Low-Level vs High-Level API
llamadart exposes two API layers:
- High-level API (
LlamaEngine+ChatSession) for most application code. - Backend API (
LlamaBackend) for advanced runtime control.
High-Level API
Use this by default. It handles model lifecycle, template routing, streaming, and chat history management.
Key Components:
LlamaEngine: Loads/unloads models and runs stateless chat completions.ChatSession: Keeps message history for multi-turn conversation flows.
Advantages:
- Simplicity: Work with message/content objects instead of low-level backend calls.
- Template-aware: Uses model chat templates and parsing behavior automatically.
- Tool support: Works with structured tool-call outputs.
import 'package:llamadart/llamadart.dart';
Future<void> main() async {
final LlamaEngine engine = LlamaEngine(LlamaBackend());
try {
await engine.loadModel('model.gguf');
final ChatSession session = ChatSession(engine)
..systemPrompt = 'You are a concise assistant.';
await for (final LlamaCompletionChunk chunk in session.create([
LlamaTextContent('Hello!
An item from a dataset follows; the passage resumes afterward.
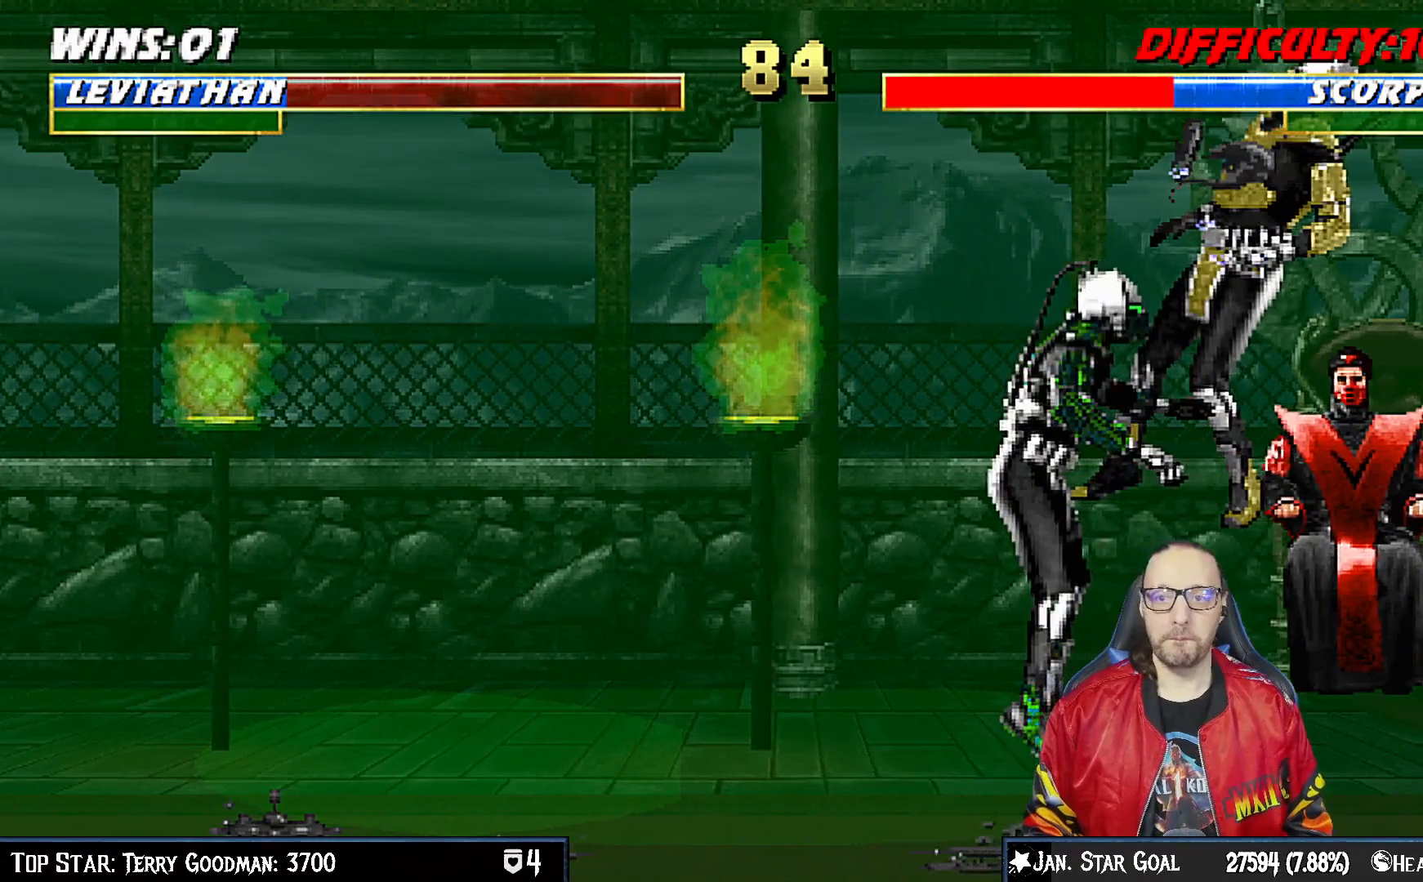
{"dt_ms": 500, "buttons": ["TRIANGLE"], "left_stick": "center", "right_stick": "center", "events": [[133, "TRIANGLE", "up"], [150, "DPAD_LEFT", "down"], [233, "DPAD_UP", "down"], [250, "DPAD_LEFT", "up"], [250, "DPAD_RIGHT", "down"], [250, "DPAD_UP", "up"], [250, "TRIANGLE", "down"], [333, "DPAD_RIGHT", "up"], [333, "TRIANGLE", "up"], [400, "TRIANGLE", "down"]]}
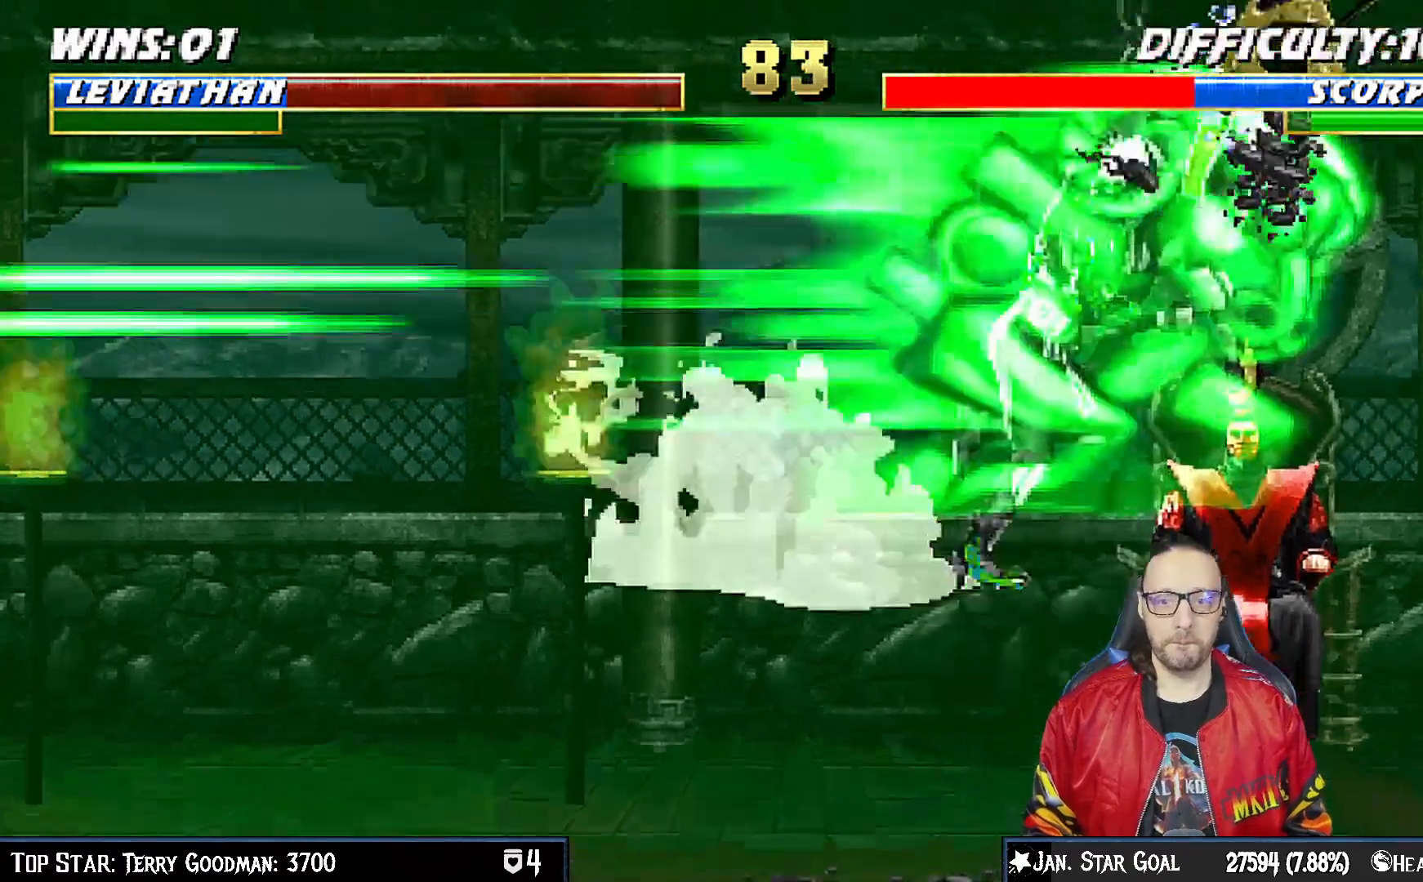
{"dt_ms": 500, "buttons": ["TRIANGLE"], "left_stick": "center", "right_stick": "center", "events": [[17, "DPAD_LEFT", "down"], [17, "TRIANGLE", "up"], [50, "DPAD_UP", "down"], [83, "DPAD_LEFT", "up"], [100, "DPAD_RIGHT", "down"], [100, "DPAD_UP", "up"], [117, "TRIANGLE", "down"], [133, "DPAD_RIGHT", "up"], [217, "TRIANGLE", "up"], [267, "TRIANGLE", "down"], [383, "TRIANGLE", "up"], [417, "TRIANGLE", "down"]]}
Give me one sentence about local inference.'),
])) {
final String? text = chunk.choices.first.delta.content;
if (text != null) {
print(text);
}
}
} finally {
await engine.dispose();
}
}
Low-Level API
LlamaBackend gives direct access to model/context handles and raw generation
streams.
Key Components:
LlamaBackend: Exposes explicit model/context creation and byte-stream generation.
Advantages:
- Granular control: Manage handles and pipeline steps directly.
- Integration flexibility: Useful for specialized runtime integrations.
import 'dart:convert';
import 'package:llamadart/llamadart.dart';
Future<void> main() async {
final LlamaBackend backend = LlamaBackend();
final ModelParams modelParams = const ModelParams();
final int modelHandle = await backend.modelLoad('model.gguf', modelParams);
final int contextHandle = await backend.contextCreate(
modelHandle,
modelParams,
);
try {
final Stream<String> textStream = backend
.generate(
contextHandle,
'Hello from low-level API',
const GenerationParams(),
)
.transform(const Utf8Decoder());
await for (final String text in textStream) {
print(text);
}
} finally {
await backend.contextFree(contextHandle);
await backend.modelFree(modelHandle);
await backend.dispose();
}
}
Which should you choose?
Start with the high-level API. Move down to LlamaBackend only when you need
explicit handle-level control that LlamaEngine/ChatSession do not provide.